As they poured his things out of a large manila envelope, the two guards behind the desk whispered and laughed. “Everything there?” one of them asked Horace. “Yes.” “Well, good,” the guard said. “I guess we’ll be seein you on your next trip here.” “Oh, leave that old man alone. He's somebody's grandfather.” “When they start that old,” the first man said, “it gets in their system and they can’t stop. Ain’t that right, Pops?”

He and Reilly did not say very much after Reilly said he had been surprised to hear from Horace and that he had wondered what had happened to him since Loneese died. Horace said he was eternally grateful to Reilly for bailing him out and that it was all a mistake as well as a long story that he would soon share with him. At Sunset, Reilly offered to take him out for a meal, but Horace said he would have to take a rain check. “Rain check?” Reilly said, smiling. “I didn’t think they said that anymore.”

The key to the apartment worked the way it always had, but something was blocking the door, and he had to force it open. Inside, he found destruction everywhere. On top of the clothes and the mementos of his life, strewn across the table and the couch and the floor were hundreds and hundreds of broken records. He took three steps into the room and began to cry. He turned around and around, hoping for something that would tell him it was not as bad as his eyes first reported. But there was little hope-the salt and pepper shakers had not been touched, the curtains cov- ering the glass door were intact. There was not much beyond that for him to cling to.

He thought immediately of Catrina and Elaine. What had he done to deserve this? Had he not always shown them a good and kind heart? He covered his eyes, but that seemed only to produce more tears, and when he lowered his hands the room danced before him through the tears. To steady himself, he put both hands on the table, which was covered in instant coffee and sugar. He brushed broken glass off the chair nearest him and sat down. He had not gotten it all off, and he felt what was left through his pants and underwear.

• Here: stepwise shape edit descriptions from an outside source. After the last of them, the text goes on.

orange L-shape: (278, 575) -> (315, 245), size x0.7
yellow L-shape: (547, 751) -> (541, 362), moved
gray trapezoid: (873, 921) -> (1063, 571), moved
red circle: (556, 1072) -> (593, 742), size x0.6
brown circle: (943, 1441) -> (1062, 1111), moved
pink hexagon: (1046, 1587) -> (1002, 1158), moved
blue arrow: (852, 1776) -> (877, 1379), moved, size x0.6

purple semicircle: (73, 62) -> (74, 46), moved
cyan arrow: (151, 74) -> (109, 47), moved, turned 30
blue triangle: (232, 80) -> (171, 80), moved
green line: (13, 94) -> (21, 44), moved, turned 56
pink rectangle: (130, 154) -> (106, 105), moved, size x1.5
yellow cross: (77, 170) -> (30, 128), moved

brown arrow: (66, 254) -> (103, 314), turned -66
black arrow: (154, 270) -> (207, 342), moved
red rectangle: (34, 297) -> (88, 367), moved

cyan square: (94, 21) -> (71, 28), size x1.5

He tried to look around but got no farther than the picture with the Secretary of Defense. It had two cracks in it, one running north to south and the other going northwest to southeast. The photograph was tilting, too, and something told him that if he could straighten the picture it all might not be so bad. He reached out a hand, still crying, but he could not move from the chair.

He stayed as he was through the afternoon and late into the evening, not once moving from the chair, though the tears did stop around five o’clock. Night came and he still did not move. My name is Horace Perkins, he thought just as the sun set. My name is Horace Perkins and I worked many a year at the Pentagon. The apartment became dark, but he did not have it in him to turn on the lights.

The knocking had been going on for more than ten minutes when he finally heard it. He got up, stumbling over debris, and opened the door. Elaine stood there with Darnell, Jr., in her arms.

“Horace, you O.K.? I been comin by. I been worried about you, Horace.”